According to the UN Food and Agriculture Organisation (FAO) on Thursday, the increase marks the third consecutive monthly increase after four years of decline.

April’s increase, it added, was driven by palm oil prices and in a minor key, cereals, while sugar prices tapered down after a strong increase in March.

The FAO Food Prices Index, averaged 151.8 points in April, and 0.7 per cent increase from March.

The organisation said that it is about 10 per cent below its level of a year ago and more than a third of its 2011 highs.

The gradual increase, it added, is far from even across the board.

It stated that the trade-weighted index tracks international market prices for five key commodity groups: major cereals, vegetable oils, dairy, meat and sugar.

Its decline over the past year, it added, reflects ample food supplies, a slowing global economy and a stronger U.S. dollar.

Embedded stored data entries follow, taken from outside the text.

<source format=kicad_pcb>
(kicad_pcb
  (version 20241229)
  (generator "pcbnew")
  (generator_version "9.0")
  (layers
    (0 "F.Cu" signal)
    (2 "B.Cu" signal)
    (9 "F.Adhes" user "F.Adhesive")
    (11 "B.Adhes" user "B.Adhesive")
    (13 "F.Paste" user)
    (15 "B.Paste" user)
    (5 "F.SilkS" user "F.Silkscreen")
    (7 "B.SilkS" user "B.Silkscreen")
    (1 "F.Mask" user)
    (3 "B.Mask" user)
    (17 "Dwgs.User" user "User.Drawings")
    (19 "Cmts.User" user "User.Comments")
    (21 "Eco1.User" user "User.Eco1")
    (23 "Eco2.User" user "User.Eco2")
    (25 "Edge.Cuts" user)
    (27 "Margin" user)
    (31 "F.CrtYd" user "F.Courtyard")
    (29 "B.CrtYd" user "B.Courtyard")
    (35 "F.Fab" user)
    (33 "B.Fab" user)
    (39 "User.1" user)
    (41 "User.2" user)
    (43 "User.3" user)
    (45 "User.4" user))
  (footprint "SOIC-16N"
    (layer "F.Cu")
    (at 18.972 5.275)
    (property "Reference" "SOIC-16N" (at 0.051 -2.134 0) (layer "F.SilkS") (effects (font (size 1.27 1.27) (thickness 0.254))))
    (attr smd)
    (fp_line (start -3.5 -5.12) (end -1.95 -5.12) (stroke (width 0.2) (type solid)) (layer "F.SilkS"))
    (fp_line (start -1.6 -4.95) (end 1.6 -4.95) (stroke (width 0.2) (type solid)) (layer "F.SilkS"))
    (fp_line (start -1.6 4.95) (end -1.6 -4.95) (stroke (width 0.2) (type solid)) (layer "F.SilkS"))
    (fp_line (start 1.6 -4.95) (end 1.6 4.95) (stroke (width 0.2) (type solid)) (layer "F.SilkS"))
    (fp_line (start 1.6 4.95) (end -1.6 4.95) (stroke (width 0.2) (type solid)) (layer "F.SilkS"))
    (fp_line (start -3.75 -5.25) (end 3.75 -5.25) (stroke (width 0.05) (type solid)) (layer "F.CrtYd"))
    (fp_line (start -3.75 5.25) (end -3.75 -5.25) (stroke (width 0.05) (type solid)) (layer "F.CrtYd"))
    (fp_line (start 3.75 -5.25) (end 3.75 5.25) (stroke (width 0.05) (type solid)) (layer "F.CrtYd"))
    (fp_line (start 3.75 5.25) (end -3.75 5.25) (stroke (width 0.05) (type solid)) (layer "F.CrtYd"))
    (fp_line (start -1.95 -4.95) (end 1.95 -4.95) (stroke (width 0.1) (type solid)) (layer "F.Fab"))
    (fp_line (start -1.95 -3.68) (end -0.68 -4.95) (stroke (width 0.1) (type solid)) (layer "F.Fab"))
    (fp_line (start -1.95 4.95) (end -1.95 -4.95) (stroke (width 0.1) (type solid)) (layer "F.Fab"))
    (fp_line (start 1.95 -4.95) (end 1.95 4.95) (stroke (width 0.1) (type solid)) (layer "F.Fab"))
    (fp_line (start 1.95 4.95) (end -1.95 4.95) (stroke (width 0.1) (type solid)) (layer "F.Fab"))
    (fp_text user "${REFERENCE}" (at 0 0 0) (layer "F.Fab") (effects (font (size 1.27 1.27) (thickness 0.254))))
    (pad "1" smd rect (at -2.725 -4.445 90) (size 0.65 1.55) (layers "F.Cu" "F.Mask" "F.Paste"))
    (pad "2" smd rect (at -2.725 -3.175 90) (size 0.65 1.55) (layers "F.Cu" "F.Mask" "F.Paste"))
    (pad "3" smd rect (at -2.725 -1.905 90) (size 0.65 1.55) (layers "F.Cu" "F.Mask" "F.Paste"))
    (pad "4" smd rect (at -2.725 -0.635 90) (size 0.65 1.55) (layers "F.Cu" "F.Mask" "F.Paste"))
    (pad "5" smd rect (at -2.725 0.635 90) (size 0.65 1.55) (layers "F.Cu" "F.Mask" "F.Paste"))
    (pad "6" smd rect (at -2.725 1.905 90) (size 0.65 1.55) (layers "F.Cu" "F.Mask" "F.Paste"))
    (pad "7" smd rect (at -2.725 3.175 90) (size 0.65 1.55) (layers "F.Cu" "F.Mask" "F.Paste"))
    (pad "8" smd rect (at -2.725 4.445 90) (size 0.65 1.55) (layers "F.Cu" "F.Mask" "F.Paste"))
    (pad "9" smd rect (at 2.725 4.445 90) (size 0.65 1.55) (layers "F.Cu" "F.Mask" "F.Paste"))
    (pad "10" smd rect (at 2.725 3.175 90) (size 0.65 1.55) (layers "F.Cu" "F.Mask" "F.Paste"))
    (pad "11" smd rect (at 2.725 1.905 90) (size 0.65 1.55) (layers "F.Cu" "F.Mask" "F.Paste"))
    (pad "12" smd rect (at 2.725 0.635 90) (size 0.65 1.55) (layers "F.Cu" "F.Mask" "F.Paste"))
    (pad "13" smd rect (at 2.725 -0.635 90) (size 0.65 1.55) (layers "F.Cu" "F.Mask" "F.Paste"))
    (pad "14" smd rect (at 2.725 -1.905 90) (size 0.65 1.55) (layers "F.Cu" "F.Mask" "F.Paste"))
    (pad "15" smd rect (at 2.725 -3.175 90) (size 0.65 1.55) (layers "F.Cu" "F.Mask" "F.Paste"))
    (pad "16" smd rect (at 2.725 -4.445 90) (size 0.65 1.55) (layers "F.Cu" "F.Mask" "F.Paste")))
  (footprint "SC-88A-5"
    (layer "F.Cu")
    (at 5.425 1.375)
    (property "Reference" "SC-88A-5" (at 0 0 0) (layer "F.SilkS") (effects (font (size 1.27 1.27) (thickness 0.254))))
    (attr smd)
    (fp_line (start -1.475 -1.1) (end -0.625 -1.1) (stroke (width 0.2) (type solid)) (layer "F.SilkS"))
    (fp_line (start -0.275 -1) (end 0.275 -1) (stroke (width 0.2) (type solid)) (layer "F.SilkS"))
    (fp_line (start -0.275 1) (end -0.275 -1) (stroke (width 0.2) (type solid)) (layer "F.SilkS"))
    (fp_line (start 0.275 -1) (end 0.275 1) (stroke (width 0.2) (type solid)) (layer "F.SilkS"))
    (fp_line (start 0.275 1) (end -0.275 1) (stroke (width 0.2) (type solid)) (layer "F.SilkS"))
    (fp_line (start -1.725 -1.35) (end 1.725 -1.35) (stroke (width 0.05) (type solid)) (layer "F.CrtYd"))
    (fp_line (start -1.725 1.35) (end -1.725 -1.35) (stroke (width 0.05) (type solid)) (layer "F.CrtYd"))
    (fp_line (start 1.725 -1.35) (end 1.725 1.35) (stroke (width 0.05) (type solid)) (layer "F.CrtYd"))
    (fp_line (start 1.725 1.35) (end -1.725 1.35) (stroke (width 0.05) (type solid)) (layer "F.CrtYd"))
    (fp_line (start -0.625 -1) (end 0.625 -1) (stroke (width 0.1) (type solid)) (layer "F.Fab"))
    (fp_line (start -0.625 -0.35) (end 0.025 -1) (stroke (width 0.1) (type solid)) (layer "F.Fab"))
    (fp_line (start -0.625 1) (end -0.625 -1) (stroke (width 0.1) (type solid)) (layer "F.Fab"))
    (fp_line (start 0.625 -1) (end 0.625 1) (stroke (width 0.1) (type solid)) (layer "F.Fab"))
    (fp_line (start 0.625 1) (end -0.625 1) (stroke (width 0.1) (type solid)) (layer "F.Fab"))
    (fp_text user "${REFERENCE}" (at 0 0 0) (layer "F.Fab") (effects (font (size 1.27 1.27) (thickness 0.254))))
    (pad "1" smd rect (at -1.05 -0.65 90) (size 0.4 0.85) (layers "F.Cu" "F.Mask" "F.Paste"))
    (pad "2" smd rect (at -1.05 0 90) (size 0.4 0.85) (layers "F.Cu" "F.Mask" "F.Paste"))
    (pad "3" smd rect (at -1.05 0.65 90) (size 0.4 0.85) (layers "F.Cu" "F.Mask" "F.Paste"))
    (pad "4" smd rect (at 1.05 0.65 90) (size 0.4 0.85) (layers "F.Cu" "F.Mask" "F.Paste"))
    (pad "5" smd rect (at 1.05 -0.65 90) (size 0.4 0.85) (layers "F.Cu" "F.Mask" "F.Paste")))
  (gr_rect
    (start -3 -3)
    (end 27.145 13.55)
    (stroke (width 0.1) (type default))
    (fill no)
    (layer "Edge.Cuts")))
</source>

It said Vegetable oil prices rose 4.1 per cent, due largely to a grim 2016 production outlook for palm oil coupled with a growing worldwide demand.

Cereal prices, it added, rose 1.5 per cent on the month, due primarily to international maize quotations, themselves influenced by a weaker U.S. dollar and spill over from the oil seeds complex.

However, it said, rice prices declined marginally, while wheat markets posted limited gains amid expectations of large supplies in the new season for the crop.

It added that diary prices dropped 2.2 per cent as stocks of butter and cheese in major exporters continued to grow.

FAO said meat prices rose 0.8 per cent, pushed up by strengthening United States demand for Australian beef.

It said sugar prices, meanwhile, dropped 1.7 per cent in April after a dramatic 17 per cent increase the previous month.

It said while concerns about global sugar production remain, Brazil, by far the main exporter, has had its second-highest crop ever and the country’s use of sugarcane for ethanol is expected to decline.

Sugar and vegetable oils are the only sub-indexes currently at levels higher than those of April 2015.

The FAO raised its forecast for world cereal production in 2016 slightly to nearly 2,526 million tonnes, virtually the same as in 2015 and potentially on course to be the second-largest global harvest ever.

It said the 2016 wheat output forecast remains 16 million tonnes short of last year’s record.

Reports say FAO’s new production forecast for global coarse grains, including barley, maize, millet, oats, rye and sorghum, stands at 1,314 million tonnes, about one per cent below the 2015 output.

FAO left unchanged its worldwide rice production forecast at 495 million tonnes, about one per cent higher than the previous year.

With the full impact of the El Niño weather phenomenon, the situation will not be clear for a few more months.